(Provided entries Opens)

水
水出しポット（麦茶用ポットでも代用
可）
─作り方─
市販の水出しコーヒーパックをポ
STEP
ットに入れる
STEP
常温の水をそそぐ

(Provided entries Closes)

**Directions for this task**
Give the data back in full, matching it character for character.

**Answer space**
水
水出しポット（麦茶用ポットでも代用
可）
─作り方─
市販の水出しコーヒーパックをポ
STEP
ットに入れる
STEP
常温の水をそそぐ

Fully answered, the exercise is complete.